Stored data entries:

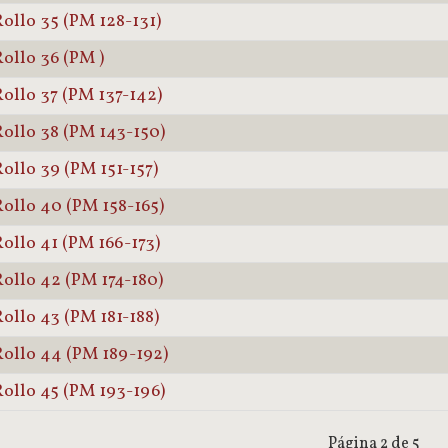
ollo 35 (PM 128-131)
ollo 36 (PM )
ollo 37 (PM 137-142)
ollo 38 (PM 143-150)
ollo 39 (PM 151-157)
ollo 40 (PM 158-165)
ollo 41 (PM 166-173)
ollo 42 (PM 174-180)
ollo 43 (PM 181-188)
ollo 44 (PM 189-192)
ollo 45 (PM 193-196)
Página 2 de 5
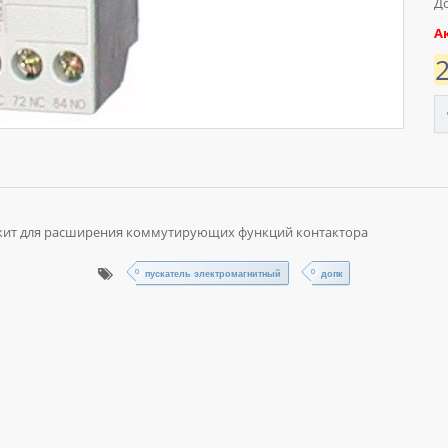
До
А
ужит для расширения коммутирующих функций контактора
пускатель электромагнитный
допк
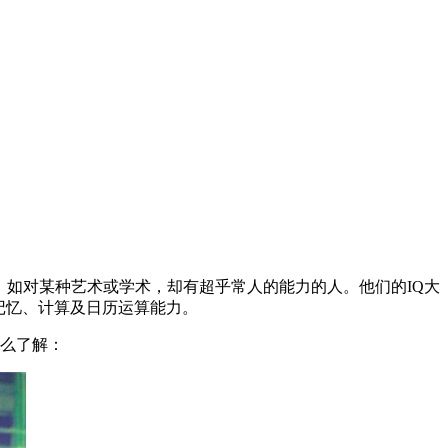
方面，如对某种艺术或学术，却有超乎常人的能力的人。他们的IQ大
记忆、计算及日历运算能力。
么了解：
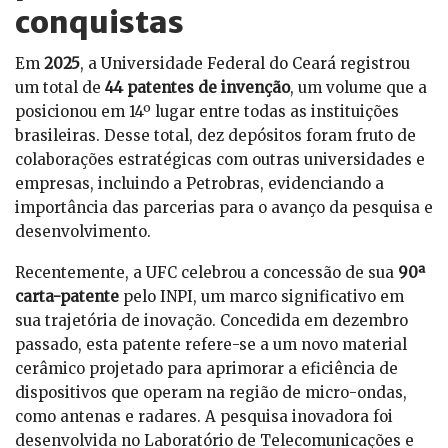
conquistas
Em
2025
, a Universidade Federal do Ceará registrou
um total de
44 patentes de invenção
, um volume que a
posicionou em 14º lugar entre todas as instituições
brasileiras. Desse total, dez depósitos foram fruto de
colaborações estratégicas com outras universidades e
empresas, incluindo a Petrobras, evidenciando a
importância das parcerias para o avanço da pesquisa e
desenvolvimento.
Recentemente, a UFC celebrou a concessão de sua
90ª
carta-patente
pelo INPI, um marco significativo em
sua trajetória de inovação. Concedida em dezembro
passado, esta patente refere-se a um novo material
cerâmico projetado para aprimorar a eficiência de
dispositivos que operam na região de micro-ondas,
como antenas e radares. A pesquisa inovadora foi
desenvolvida no Laboratório de Telecomunicações e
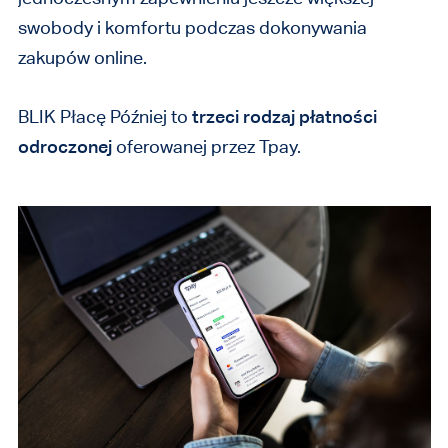
swobody i komfortu podczas dokonywania
zakupów online.
BLIK Płacę Później to
trzeci rodzaj płatności
odroczonej
oferowanej przez Tpay.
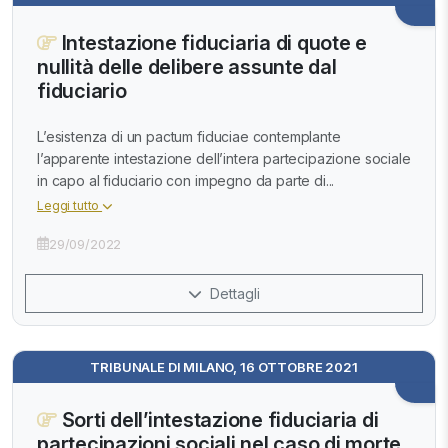
Intestazione fiduciaria di quote e
nullità delle delibere assunte dal
fiduciario
L’esistenza di un pactum fiduciae contemplante
l’apparente intestazione dell’intera partecipazione sociale
in capo al fiduciario con impegno da parte di...
Leggi tutto
29/09/2022
Dettagli
TRIBUNALE DI MILANO, 16 OTTOBRE 2021
Sorti dell’intestazione fiduciaria di
partecipazioni sociali nel caso di morte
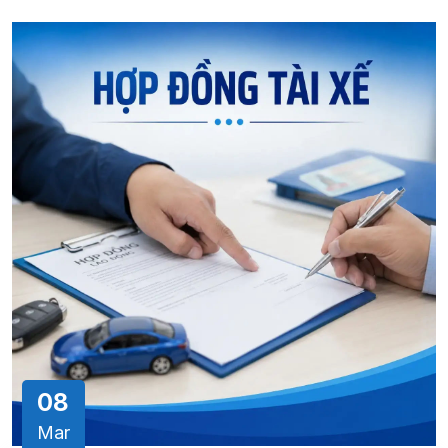
08
Mar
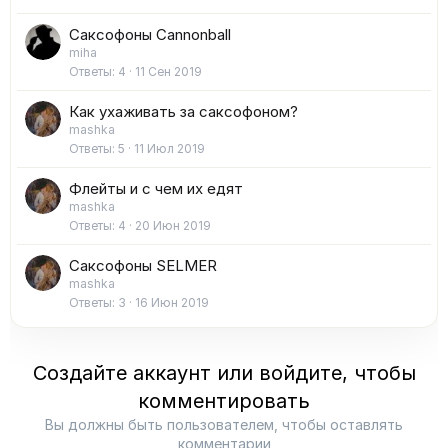
Саксофоны Cannonball
miha
Ответы
4
11 Сен 2019
Как ухаживать за саксофоном?
mashka
Ответы
5
11 Июл 2019
Флейты и с чем их едят
mashka
Ответы
4
20 Июн 2019
Саксофоны SELMER
mashka
Ответы
3
16 Июн 2019
Создайте аккаунт или войдите, чтобы
комментировать
Вы должны быть пользователем, чтобы оставлять
комментарии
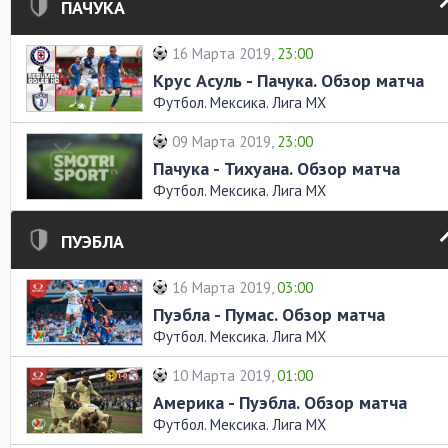
ПАЧУКА
16 Марта 2019,
23:00
Крус Асуль - Пачука. Обзор матча
Футбол. Мексика. Лига MX
09 Марта 2019,
23:00
Пачука - Тихуана. Обзор матча
Футбол. Мексика. Лига MX
ПУЭБЛА
16 Марта 2019,
03:00
Пуэбла - Пумас. Обзор матча
Футбол. Мексика. Лига MX
10 Марта 2019,
01:00
Америка - Пуэбла. Обзор матча
Футбол. Мексика. Лига MX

Work required – Each line in the entries above that includes the string "матча" should be extracted.

Answer box –
Крус Асуль - Пачука. Обзор матча
Пачука - Тихуана. Обзор матча
Пуэбла - Пумас. Обзор матча
Америка - Пуэбла. Обзор матча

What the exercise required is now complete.